I. Voici qui illustre le fait que la négation est un des moyens de venir à bout du désespoir que soulèvent des situations et des événements dangereux, qu’ils soient intérieurs ou extérieurs. Dans cet exemple précis, le danger interne était que la bonne mère fût détruite par la haine de Richard, ce qui représentait pour lui une source de désespoir et d’angoisse dépressive. L’analyse avait réduit l’angoisse de Richard, diminué la négation et ranimé son espoir de pouvoir protéger la mère intériorisée ainsi que la mère extérieure (la mère bleu clair qui allait occuper une grande partie de son intérieur). Par suite, la négation du danger extérieur – la guerre, l’invasion de la Crète, la menace d’invasion de l’Angleterre – avait diminué.

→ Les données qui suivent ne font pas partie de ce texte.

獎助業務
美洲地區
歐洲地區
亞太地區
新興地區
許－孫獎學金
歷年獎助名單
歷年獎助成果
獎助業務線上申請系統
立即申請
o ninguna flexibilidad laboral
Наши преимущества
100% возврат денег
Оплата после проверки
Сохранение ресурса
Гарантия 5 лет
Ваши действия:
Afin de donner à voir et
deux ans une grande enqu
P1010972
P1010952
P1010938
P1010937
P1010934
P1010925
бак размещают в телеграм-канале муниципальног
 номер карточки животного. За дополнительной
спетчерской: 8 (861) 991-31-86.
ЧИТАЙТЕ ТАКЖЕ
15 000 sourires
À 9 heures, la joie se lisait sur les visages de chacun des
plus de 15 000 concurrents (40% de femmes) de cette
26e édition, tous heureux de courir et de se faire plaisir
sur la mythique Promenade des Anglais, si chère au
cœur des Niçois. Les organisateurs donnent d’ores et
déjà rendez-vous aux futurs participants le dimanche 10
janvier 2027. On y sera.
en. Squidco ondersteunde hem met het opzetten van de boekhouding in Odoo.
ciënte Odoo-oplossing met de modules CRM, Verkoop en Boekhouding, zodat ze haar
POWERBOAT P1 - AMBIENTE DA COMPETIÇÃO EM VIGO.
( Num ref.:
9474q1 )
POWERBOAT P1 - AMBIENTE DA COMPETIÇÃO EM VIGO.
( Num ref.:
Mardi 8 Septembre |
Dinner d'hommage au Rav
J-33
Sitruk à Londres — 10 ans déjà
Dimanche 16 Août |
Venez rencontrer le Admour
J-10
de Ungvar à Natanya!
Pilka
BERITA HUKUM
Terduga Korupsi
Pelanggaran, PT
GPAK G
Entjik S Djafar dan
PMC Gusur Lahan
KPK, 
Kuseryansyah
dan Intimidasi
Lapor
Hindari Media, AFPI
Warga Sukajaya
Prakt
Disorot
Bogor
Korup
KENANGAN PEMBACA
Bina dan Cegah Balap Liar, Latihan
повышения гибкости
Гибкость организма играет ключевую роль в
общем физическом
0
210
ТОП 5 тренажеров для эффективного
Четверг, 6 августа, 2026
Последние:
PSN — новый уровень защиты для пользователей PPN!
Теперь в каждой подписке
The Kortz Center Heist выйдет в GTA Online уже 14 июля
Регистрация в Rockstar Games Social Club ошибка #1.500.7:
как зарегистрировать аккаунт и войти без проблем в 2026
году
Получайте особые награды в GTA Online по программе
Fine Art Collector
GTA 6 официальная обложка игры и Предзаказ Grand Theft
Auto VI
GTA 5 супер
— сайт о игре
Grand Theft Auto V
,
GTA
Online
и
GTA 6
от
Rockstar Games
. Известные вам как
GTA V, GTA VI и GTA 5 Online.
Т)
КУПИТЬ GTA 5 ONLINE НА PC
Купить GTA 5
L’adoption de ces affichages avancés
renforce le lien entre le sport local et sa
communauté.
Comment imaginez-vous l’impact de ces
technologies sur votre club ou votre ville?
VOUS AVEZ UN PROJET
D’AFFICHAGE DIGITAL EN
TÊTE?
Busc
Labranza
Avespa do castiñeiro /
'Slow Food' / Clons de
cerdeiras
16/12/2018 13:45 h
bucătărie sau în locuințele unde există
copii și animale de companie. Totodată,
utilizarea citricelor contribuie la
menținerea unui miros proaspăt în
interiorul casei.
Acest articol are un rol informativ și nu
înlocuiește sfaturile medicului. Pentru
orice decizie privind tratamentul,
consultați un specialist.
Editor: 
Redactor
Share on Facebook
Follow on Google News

Richard était de ce fait plus apte à faire face à ses angoisses et pouvait les exprimer plus facilement. Il faut également rappeler qu’aux yeux de Richard la situation extérieure était meilleure.

II. Au cours de la même séance, Richard avait exprimé à travers son dessin de l’empire-étoile de mer, son intériorisation de la mère, de moi-même et de tout le monde ; en fait, le pourtour rouge représentait le mécanisme d’identification projective (cf. Notes sur quelques mécanismes schizoïdes78). La partie vorace de lui-même – l’étoile de mer – avait envahi la mère ; et les sentiments de culpabilité, les angoisses de Richard se rapportaient à la souffrance de sa mère, souffrance causée, d’une part, par son intrusion à lui, d’autre part par le mauvais père qui s’était rendu maître de son intérieur et lui faisait mal.

Selon moi, les mécanismes d’intériorisation et d’identification projective sont complémentaires et interviennent dès le début de la vie postnatale ; ils déterminent en grande partie les relations d’objet. L’enfant peut avoir l’impression d’avoir introduit sa mère en lui avec tous les objets qu’elle contient elle-même ; il peut également avoir l’impression que le sujet, qui est à l’intérieur d’une autre personne, est accompagné de ses objets (et de ses relations à ceux-ci). Je pense qu’un examen plus approfondi des vicissitudes des relations d’objets intériorisés, qui sont liées à chaque stade aux mécanismes de projection, devrait nous amener à une vision plus claire du développement de la personnalité et des relations d’objets.


75 Il est intéressant de remarquer qu’en même temps que les modifications indiquées dans la Note II à la fin de la Vingt-troisième séance, soit intervenue chez Richard une résistance qui se manifestait par son retard. Le fait qu’il ait par ailleurs couru tout le long du chemin montre qu’existait également chez lui le sentiment inverse.

76 J’ai déjà souligné que Richard était capable d’émettre une grande variété de sons expressifs pouvant décrire toute une gamme d’émotions. Il accompagnait ainsi les bateaux, quand il jouait, le ballon qui rebondissait et les crayons qu’il faisait avancer. On avait parfois l’impression que ces sons venaient du plus profond de son corps.

77 À partir de cette séance, le noir représenta son père, le bleu clair sa mère (et Mme K.) et le rouge, lui-même.

78 In. Développements de la psychanalyse, P.U.F., Paris, 1966.